To be sure, Robinson was image savvy. His website sells clothing and accessories embellished with his logo: two men, in hats, carrying Jamaican and Israeli flags. A few months ago, he enlisted Evans to boost his brand online.

But Chaim Deutsch, who founded the neighborhood watch group Flatbush Shomrim and knew Robinson from synagogue, said that the religiosity was no act. “I’d see him praying three times a day,” he said.

Robinson had the same ethos when it came to promoting his autobiography, according to his book publicist, Stuart Schnee. The book, “Yoseph Robinson: Jamaica Hip Hopper Turn Orthodox Jew,” was initially planned for a Hanukkah release. “He wasn’t trying to cash in on it,” Schnee said. “He was writing it to share his religious journey.”

Even in writing his book — which, on his site, Robinson described as a “platform to explore the relationship between Jews and blacks in the United States” — Robinson had to balance his two worlds. In the last e-mail he sent to Schnee, he said he stripped the near-completed manuscript of most profanity. “I no longer use profanity and I don’t feel comfortable using it in writing,” he wrote. But he would keep in the sex references: Although they might offend his frum audience, “this is the story of Yoseph Robinson,” he wrote, explaining that readers needed to feel the full impact of his transformation.

His language resided in that in-between place. “I was making a good living doing whatever work I was doing, thank God,” he told “Talkline” host Zev Brenner in his final radio interview, a few months ago, in reference to his drug days. He backtracked, laughing: “I still say ‘thank God’ regardless if it was illegal.” Brenner said he was planning to use the interview, along with a recent speaking engagement in Long Beach, N.Y., to promote the book.

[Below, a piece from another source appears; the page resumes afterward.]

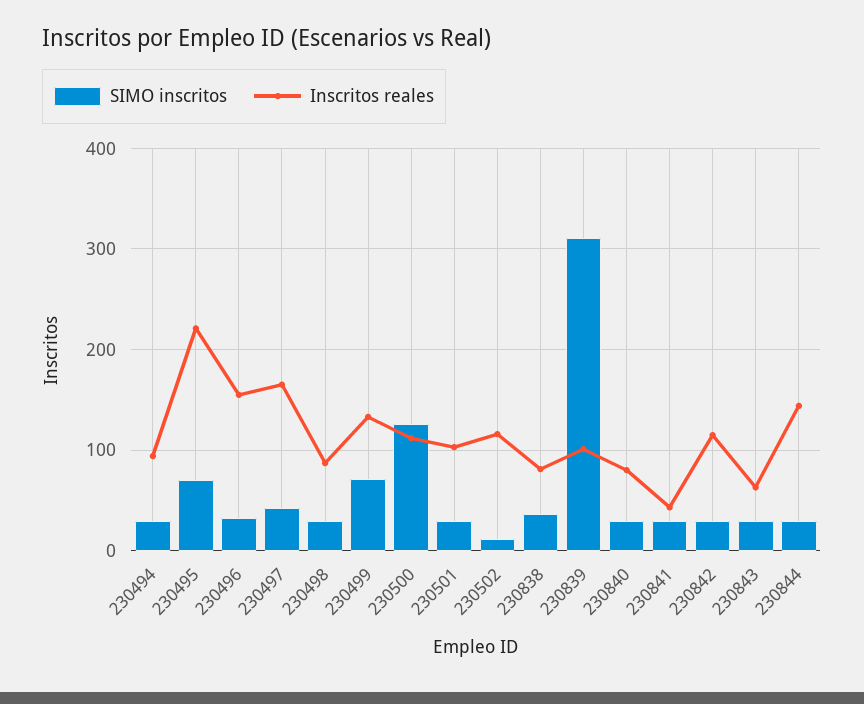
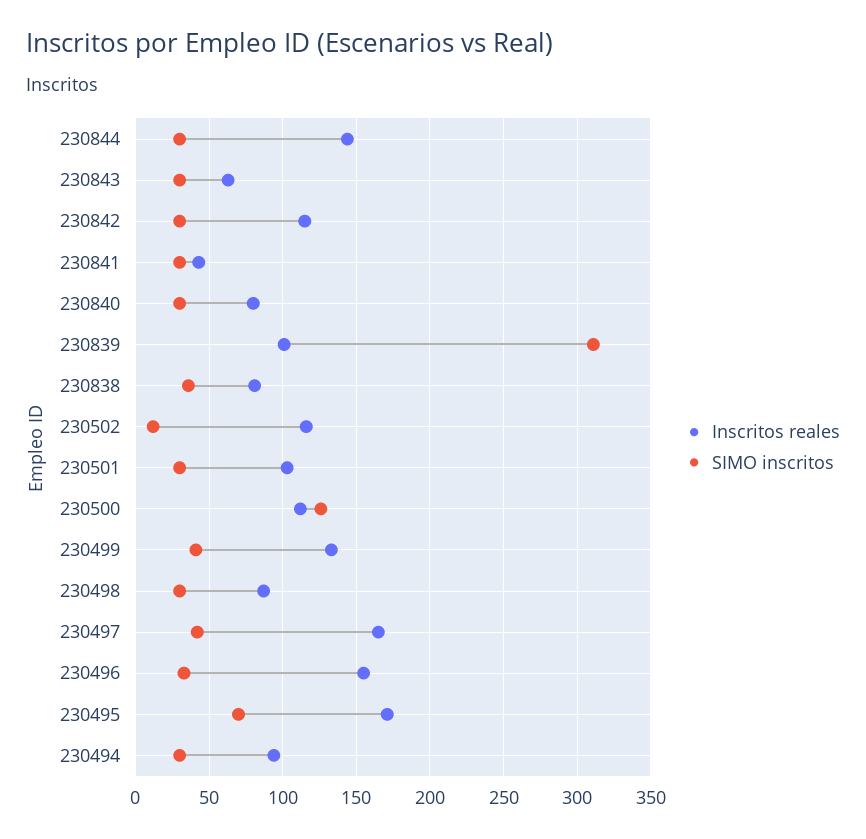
Inscritos reales, 230495: 220 -> 170
SIMO inscritos, 230499: 70 -> 40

And then, there were his ongoing conversations. Phillip Goldstein, a reggae disk jockey who lives in McAllen, Texas, found Robinson on Facebook about two years ago. Since then, they talked about music and religion, politics and race. “He was like an angel,” Goldstein recalled.

He remembered their conversations about racism, a subject that, according to Goldstein, Robinson discussed “all the time.”

According to Goldstein, Robinson was drawn to the spirituality and truth of Judaism. Brenner said it brought structure and community. Likewise, Binyamin Jolkovsky, the Brooklyn-based editor-in-chief of the Orthodox site jewishworldreview.com, said he has noticed about a dozen black converts at his Flatbush synagogue. “A lot of them believe that there’s a certain level of truth in Judaism that is the original,” he said.

Robinson completed his conversion almost a decade ago in Los Angeles. Since then, he turned to a variety of media to educate Jews about a culture with which they may not be so familiar: He spoke at synagogues and schools, and once even called Dennis Prager’s radio show to criticize what he saw as racial insensitivity.

When Robinson went to Long Beach, Brenner said, the black custodian at Young Israel synagogue stopped him. “Man, why did you give it all up?” he asked. “You had the money and the women. Are you in your right mind?”

Robinson responded, “I was kidnapped by God.”